* **GIVEN RECORDS**
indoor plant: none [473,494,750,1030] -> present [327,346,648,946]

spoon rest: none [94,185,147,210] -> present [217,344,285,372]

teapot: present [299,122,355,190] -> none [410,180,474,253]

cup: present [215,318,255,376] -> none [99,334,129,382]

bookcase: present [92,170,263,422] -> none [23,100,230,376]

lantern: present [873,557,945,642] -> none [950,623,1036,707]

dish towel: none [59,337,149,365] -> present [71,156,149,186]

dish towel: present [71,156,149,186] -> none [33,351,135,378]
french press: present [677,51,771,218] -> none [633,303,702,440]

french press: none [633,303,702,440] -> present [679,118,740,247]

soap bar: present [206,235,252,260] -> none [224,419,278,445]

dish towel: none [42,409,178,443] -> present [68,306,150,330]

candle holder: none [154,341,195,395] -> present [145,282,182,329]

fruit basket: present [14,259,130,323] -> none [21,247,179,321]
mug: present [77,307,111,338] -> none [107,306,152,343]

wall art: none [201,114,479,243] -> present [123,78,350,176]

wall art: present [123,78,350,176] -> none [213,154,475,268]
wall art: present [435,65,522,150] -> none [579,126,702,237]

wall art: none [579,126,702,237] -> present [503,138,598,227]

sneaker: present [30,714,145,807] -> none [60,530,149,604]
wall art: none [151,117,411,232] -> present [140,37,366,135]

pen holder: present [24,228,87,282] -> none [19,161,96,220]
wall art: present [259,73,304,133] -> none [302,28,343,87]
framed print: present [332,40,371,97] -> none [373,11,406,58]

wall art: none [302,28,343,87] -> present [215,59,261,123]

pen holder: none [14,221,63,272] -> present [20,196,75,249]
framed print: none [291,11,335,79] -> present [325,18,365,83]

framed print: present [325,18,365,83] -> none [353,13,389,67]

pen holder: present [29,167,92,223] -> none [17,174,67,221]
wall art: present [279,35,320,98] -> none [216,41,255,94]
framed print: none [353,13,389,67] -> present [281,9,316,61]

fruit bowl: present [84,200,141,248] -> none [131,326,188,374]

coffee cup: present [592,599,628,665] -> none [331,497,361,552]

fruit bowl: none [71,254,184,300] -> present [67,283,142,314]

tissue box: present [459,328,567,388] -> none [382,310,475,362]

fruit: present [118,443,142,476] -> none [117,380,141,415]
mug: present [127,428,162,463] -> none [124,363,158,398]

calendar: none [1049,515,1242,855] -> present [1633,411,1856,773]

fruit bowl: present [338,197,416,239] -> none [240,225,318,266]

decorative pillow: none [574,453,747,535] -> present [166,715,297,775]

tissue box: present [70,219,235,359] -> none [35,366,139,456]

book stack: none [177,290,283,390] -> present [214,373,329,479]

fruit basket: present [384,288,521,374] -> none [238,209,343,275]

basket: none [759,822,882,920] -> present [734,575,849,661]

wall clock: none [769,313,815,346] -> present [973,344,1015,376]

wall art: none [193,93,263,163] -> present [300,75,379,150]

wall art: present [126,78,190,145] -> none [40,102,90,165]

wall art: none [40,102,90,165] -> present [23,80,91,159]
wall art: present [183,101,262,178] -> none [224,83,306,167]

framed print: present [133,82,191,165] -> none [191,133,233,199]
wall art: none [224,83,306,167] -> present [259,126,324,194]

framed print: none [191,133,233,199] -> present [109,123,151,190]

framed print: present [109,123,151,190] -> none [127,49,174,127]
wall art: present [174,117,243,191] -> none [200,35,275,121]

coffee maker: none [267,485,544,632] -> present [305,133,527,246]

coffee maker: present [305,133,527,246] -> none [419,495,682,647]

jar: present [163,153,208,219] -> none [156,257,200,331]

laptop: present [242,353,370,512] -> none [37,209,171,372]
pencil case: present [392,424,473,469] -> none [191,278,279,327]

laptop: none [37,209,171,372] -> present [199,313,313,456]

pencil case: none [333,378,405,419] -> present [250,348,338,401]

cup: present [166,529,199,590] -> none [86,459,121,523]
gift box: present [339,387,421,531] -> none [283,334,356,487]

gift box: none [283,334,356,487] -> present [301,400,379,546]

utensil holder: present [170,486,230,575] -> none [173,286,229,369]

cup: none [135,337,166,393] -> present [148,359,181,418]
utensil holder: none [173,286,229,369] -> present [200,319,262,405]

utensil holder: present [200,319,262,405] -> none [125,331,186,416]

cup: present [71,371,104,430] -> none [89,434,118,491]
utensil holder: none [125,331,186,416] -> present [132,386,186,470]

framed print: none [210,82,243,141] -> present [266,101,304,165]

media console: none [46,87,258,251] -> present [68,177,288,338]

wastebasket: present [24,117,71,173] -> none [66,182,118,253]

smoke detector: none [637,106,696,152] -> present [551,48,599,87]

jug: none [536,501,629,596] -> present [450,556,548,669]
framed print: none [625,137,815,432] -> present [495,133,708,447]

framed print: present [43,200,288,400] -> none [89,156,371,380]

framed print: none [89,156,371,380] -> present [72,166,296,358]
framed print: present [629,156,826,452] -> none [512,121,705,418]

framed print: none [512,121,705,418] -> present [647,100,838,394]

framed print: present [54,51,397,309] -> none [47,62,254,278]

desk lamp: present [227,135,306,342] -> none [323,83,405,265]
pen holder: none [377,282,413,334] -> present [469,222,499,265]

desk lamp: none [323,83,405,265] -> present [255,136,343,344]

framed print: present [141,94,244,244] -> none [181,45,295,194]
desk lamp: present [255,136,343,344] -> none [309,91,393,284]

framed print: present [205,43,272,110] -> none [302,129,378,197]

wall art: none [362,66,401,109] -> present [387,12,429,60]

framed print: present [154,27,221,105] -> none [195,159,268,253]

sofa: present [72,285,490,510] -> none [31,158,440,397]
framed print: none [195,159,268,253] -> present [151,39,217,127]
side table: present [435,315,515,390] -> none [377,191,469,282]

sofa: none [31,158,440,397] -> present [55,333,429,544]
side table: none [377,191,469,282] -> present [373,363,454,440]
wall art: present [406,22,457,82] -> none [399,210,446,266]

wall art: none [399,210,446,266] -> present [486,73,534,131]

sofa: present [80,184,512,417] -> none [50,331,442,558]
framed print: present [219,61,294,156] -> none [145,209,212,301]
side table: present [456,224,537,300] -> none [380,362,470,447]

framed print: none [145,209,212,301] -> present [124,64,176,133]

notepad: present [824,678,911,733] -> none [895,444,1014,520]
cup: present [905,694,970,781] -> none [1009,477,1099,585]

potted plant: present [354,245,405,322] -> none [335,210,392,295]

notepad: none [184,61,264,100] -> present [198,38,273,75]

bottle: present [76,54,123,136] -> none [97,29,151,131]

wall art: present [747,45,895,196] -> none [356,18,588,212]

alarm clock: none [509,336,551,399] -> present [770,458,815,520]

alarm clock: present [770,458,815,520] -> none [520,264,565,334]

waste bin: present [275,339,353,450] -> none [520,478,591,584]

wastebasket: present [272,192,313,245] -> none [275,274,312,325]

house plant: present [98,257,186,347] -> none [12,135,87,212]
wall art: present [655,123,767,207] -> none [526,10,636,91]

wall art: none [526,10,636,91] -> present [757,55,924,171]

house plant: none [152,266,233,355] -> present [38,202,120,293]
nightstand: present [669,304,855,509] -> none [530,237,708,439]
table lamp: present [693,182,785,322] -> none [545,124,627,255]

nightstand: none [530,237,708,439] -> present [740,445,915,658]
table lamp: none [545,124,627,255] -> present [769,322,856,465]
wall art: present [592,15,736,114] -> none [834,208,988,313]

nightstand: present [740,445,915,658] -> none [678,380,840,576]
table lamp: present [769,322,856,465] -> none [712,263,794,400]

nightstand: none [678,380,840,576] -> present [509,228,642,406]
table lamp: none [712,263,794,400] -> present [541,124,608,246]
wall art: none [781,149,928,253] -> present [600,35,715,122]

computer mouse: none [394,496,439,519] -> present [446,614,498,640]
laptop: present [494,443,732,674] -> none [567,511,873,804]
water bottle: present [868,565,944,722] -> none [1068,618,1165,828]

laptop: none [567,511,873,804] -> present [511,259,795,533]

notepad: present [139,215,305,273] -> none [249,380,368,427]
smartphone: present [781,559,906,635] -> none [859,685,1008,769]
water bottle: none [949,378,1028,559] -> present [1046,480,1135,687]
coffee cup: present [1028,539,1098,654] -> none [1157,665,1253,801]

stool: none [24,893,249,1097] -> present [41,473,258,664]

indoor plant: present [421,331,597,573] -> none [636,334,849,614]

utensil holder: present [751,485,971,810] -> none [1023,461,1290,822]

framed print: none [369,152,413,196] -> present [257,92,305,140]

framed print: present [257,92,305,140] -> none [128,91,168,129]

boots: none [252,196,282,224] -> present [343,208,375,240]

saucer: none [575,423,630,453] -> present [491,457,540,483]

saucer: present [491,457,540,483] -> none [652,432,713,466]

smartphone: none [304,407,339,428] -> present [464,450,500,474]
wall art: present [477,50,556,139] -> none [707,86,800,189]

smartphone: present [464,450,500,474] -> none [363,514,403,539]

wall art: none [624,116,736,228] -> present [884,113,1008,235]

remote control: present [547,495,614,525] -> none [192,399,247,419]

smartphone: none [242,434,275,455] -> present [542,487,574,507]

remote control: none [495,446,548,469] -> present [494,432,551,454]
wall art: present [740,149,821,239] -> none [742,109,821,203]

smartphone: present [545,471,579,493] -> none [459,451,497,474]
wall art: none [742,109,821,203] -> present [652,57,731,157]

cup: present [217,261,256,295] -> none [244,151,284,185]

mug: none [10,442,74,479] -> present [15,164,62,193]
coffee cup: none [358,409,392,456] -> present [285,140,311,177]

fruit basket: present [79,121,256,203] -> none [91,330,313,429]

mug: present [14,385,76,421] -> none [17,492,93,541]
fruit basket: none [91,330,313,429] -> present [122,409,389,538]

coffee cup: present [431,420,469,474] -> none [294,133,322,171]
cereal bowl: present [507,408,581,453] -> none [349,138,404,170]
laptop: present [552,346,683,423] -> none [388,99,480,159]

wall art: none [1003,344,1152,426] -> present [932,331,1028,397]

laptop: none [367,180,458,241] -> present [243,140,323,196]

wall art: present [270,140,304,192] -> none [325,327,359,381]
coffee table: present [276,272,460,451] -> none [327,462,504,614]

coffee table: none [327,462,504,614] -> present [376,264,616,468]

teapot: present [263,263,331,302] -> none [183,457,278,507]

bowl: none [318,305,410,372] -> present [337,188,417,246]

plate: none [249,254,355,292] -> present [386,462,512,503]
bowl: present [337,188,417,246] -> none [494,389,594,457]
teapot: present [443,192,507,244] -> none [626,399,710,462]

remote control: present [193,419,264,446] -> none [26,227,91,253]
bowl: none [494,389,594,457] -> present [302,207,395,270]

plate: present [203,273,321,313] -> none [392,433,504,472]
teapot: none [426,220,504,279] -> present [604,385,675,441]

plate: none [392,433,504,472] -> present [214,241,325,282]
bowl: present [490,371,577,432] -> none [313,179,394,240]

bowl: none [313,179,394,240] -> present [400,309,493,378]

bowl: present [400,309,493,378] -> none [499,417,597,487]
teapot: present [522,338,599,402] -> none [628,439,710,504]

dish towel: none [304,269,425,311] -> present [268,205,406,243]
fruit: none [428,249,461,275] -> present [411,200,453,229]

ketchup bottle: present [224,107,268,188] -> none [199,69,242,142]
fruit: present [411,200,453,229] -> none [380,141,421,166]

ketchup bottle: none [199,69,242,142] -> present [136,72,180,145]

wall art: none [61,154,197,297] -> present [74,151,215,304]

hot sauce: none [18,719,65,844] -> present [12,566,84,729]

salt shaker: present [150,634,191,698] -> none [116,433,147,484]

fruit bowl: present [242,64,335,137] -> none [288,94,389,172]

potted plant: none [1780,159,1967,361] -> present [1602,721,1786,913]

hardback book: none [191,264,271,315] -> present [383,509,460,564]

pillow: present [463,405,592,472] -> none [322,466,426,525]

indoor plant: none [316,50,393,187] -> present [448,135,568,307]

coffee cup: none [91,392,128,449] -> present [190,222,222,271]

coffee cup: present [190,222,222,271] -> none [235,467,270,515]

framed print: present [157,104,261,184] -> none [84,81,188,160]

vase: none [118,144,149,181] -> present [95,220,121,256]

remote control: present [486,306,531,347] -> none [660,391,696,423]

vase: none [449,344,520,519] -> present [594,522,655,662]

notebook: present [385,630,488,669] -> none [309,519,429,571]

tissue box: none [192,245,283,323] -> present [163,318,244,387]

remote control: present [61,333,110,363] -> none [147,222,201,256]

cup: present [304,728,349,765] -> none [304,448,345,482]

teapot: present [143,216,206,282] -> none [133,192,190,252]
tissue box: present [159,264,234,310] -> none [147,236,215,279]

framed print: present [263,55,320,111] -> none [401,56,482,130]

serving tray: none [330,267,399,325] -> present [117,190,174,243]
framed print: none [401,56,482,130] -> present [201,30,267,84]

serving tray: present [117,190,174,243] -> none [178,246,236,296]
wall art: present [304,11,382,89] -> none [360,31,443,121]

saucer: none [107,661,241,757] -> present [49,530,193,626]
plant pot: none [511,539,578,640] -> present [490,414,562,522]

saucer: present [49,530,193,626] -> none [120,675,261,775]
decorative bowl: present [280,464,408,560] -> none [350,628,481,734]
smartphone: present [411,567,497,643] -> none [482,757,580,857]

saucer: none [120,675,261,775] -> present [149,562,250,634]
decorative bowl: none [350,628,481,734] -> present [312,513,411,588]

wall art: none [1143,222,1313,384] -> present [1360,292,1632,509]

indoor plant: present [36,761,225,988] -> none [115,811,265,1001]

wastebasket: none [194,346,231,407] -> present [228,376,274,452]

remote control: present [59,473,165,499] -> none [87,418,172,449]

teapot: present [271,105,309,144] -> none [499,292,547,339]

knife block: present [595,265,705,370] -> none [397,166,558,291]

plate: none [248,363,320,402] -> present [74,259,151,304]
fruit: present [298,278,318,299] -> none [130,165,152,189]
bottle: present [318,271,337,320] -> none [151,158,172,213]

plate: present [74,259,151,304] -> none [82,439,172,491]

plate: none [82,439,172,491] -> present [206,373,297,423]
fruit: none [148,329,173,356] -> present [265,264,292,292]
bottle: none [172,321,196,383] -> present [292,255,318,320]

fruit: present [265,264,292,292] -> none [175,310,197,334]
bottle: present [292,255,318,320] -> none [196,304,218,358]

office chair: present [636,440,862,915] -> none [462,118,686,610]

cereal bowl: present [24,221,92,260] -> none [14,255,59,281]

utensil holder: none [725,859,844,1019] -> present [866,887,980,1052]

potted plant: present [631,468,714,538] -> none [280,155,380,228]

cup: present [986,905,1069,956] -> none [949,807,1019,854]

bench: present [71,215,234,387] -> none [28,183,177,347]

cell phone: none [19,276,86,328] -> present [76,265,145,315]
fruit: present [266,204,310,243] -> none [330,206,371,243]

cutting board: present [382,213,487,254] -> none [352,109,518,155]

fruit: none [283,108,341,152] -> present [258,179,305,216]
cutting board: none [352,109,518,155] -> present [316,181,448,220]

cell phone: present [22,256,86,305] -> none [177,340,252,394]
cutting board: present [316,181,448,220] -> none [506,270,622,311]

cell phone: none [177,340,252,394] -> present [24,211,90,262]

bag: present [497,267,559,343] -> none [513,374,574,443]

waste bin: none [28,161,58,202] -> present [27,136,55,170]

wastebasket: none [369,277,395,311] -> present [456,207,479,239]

* **TASK STATEMENT**
Quote the listing above from its first line to the line with "wall art: none [579,126,702,237]", inclusive, and add nothing.

* **REPLY TO THE EXERCISE**
indoor plant: none [473,494,750,1030] -> present [327,346,648,946]

spoon rest: none [94,185,147,210] -> present [217,344,285,372]

teapot: present [299,122,355,190] -> none [410,180,474,253]

cup: present [215,318,255,376] -> none [99,334,129,382]

bookcase: present [92,170,263,422] -> none [23,100,230,376]

lantern: present [873,557,945,642] -> none [950,623,1036,707]

dish towel: none [59,337,149,365] -> present [71,156,149,186]

dish towel: present [71,156,149,186] -> none [33,351,135,378]
french press: present [677,51,771,218] -> none [633,303,702,440]

french press: none [633,303,702,440] -> present [679,118,740,247]

soap bar: present [206,235,252,260] -> none [224,419,278,445]

dish towel: none [42,409,178,443] -> present [68,306,150,330]

candle holder: none [154,341,195,395] -> present [145,282,182,329]

fruit basket: present [14,259,130,323] -> none [21,247,179,321]
mug: present [77,307,111,338] -> none [107,306,152,343]

wall art: none [201,114,479,243] -> present [123,78,350,176]

wall art: present [123,78,350,176] -> none [213,154,475,268]
wall art: present [435,65,522,150] -> none [579,126,702,237]

wall art: none [579,126,702,237] -> present [503,138,598,227]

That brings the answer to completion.